Tech & Rights

Women: The Invisible Inmates in Italy's Prisons

Neither the general public nor penitentiary authorities give enough attention to the specific needs of female detainees in Italian prisons.

by Ilaria Giacomi
Antigone’s most recent report on detention conditions addresses an issue that is too often overlooked in the national approach to prison administration and organization: women’s detention. There are over 2,000 women currently detained in Italy, accounting for 4.2 percent of the whole prison population.

A gender question

The huge difference between the number of male and female prisoners has caused the whole detention system, from regulations to conditions to provisions, to be male-oriented. Even those prisons that exclusively host women are modeled after men’s detention facilities, and there is no prison that adopts a gender-related approach that could fulfill women’s specific necessities.

Antigone first tried in 2005 to foster the creation of a specific office, the Bureau for Detained Women, with the aim of managing all the prisons and detention facilities dedicated to women.

Unfortunately, the experiment did not turn out as expected: the bureau was incorporated into the already existing Department for Treatment and Detention of Men, depriving it of its own independence and power. Not long after, it was closed because of a lack of resources and staff.

Although the idea has since been reintroduced, at the moment there is no specific institution to directly manage women's detention, and there is hardly any attention given to the issue.

We need to talk more

Women in detention have access to fewer education and training opportunities, and they have on average lower education levels than male detainees.
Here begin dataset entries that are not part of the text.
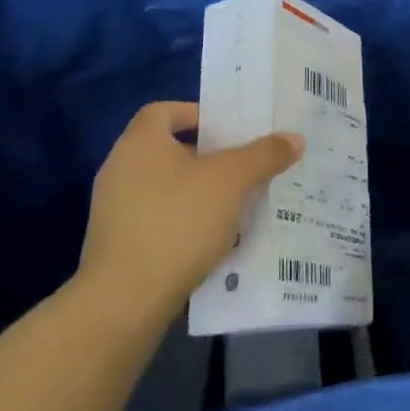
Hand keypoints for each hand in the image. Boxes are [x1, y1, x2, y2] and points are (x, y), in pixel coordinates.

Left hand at [73, 101, 302, 329]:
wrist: (125, 300)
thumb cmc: (178, 221)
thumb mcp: (232, 181)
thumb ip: (264, 155)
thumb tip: (295, 138)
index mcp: (140, 143)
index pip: (165, 111)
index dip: (199, 114)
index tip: (230, 131)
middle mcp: (120, 169)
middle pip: (169, 150)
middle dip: (208, 157)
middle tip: (244, 166)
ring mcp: (114, 210)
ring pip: (166, 188)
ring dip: (199, 192)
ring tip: (237, 204)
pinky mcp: (117, 245)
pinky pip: (158, 220)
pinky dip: (184, 222)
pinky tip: (213, 239)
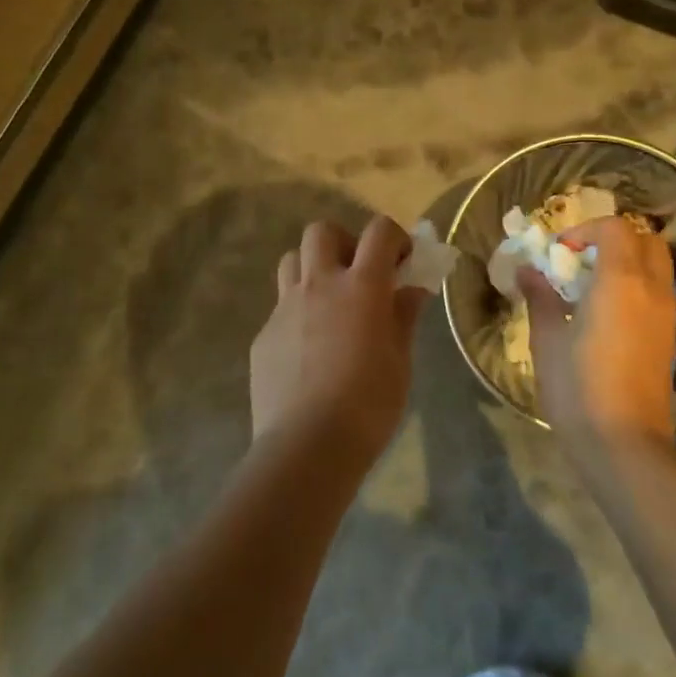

This eventually weighs on their chances to re-enter society and the workforce.

In addition to this, educators are not adequately prepared for the specific environment of a women’s prison: the inner balance, the relationships, the feelings are very different from those experienced among men and require a dedicated psychological training.

This is even more important when approaching women who live in prison with their children, making them particularly vulnerable and wary.

Although Italy formally provides several options for alternatives to detention, they are not easily accessible: women have to cope with bureaucratic issues and hang on administrations’ judgments and evaluations that can have a huge weight on their personal life and, when there are children involved, on their family ties.

It is necessary to completely re-think life inside prisons and introduce gender-specific considerations into the management of prison facilities and activities. It is time to put femininity at the center of debate and create an environment where it is not silenced or neglected.